The emotional, spiritual health of a pastor or church leader may be more than merely a benefit to the individual, it might be health that is passed on to future leaders in your church. Emotional Spiritual Health is, according to Hyun, investing in one’s spiritual health for now and for generations. When a leader is emotionally and spiritually healthy, it leads to other leaders in the pipeline mirroring their pastor’s behavior and health. However, the stresses of leading a church, or church planting, often can bring down the level of emotional, spiritual health that a flock, staff, and team need from their leader.
“The reason I am so passionate about emotional health is because I am so emotionally unhealthy.”
—Drew Hyun, Church Planter and Pastor of Hope Church Midtown, in a recent webinar.
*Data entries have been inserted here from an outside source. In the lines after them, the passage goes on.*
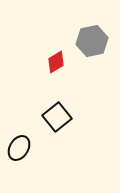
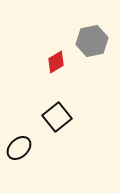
black ellipse: rotated 15 degrees clockwise
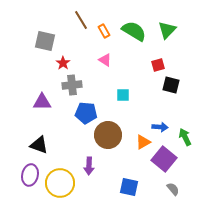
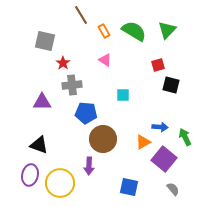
brown line: moved 5 px up
brown circle: moved 5 px left, 4 px down
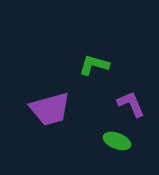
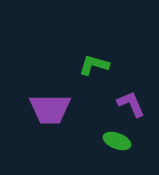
purple trapezoid: rotated 15 degrees clockwise
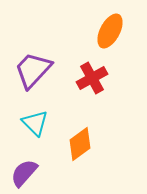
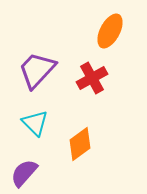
purple trapezoid: moved 4 px right
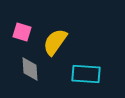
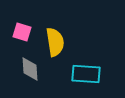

Among the forces working against a pastor or leader’s emotional and spiritual health is the constant drive to do more, reach more, be more prominent, and dominate the church down the street. The word multiplication, by definition, demands the recognition of increase. Not merely in basic addition such as adding one or two, but multiplication where two becomes four, 15 becomes 30, and 100 becomes 200. In a continually evolving world celebrated by success, measured by the achievement of goals, metrics, and attendance numbers, emotional spiritual health can often become a torturous byproduct of continual reaching without resting.
At times, it’s more comparing numbers and attendance that fight against a pastor’s mental health, it can also be the sight of God working in other cities when you don’t see the same renewal closer to home.
“I often find myself comparing and getting jealous of outpouring happening elsewhere,” said Drew Hyun in a recent webinar on Exponential’s Frontlines show. “I wonder, ‘it seems like God is doing a real great work in Chicago, but not here. Then I think it’s because I’m not good enough, and I end up personalizing things in such a manner. So, I think there is that healthy balance of wanting something desperately and fervently, but also doing it where we’re detached from the result of that from my own personhood before God.”
It’s in these times, Hyun states, that God may be pruning to create additional growth in another season that will lead to greater fruitfulness.
Trying to maintain emotional spiritual health while leading an emotionally and spiritually health demands that there be a crossing of these paths. The intersection of emotional spiritual health and multiplication isn’t reaching numeric milestones but rather making ministry less.
“The false belief that I used to have about multiplicative ministry was, ‘you need to do more,'” continued Hyun. “And what I found is . . . that I need to do less. The ministry needs to be less about me. It can actually be a win-win. If I’m developing people, and I’m regularity taking a step out of the spotlight . . . the people behind me can take on more leadership.”
Rest periods are also an essential aspect of emotional spiritual health. Hyun, who takes a 3-month sabbatical every three years, uses the rest moments to invest in his marriage, his relationship with God and set aside time for silence and reflection. This rest period also gives the opportunity to the leaders behind his leadership, who can step up, manage, and get a taste of duties that may be theirs in the future. “It teaches me humility. Every three years, I have to do something within our church, where I am completely irrelevant, where I am completely disposable.”
The terms we use to define success might be different in reality than they are in ministry.
“The great effectiveness that our churches have for the renewal of the city is great,” said Hyun. “I think that it’s just sometimes those things get misaligned, which is where the prophetic voice of emotional health comes in . . . almost redefining those things.”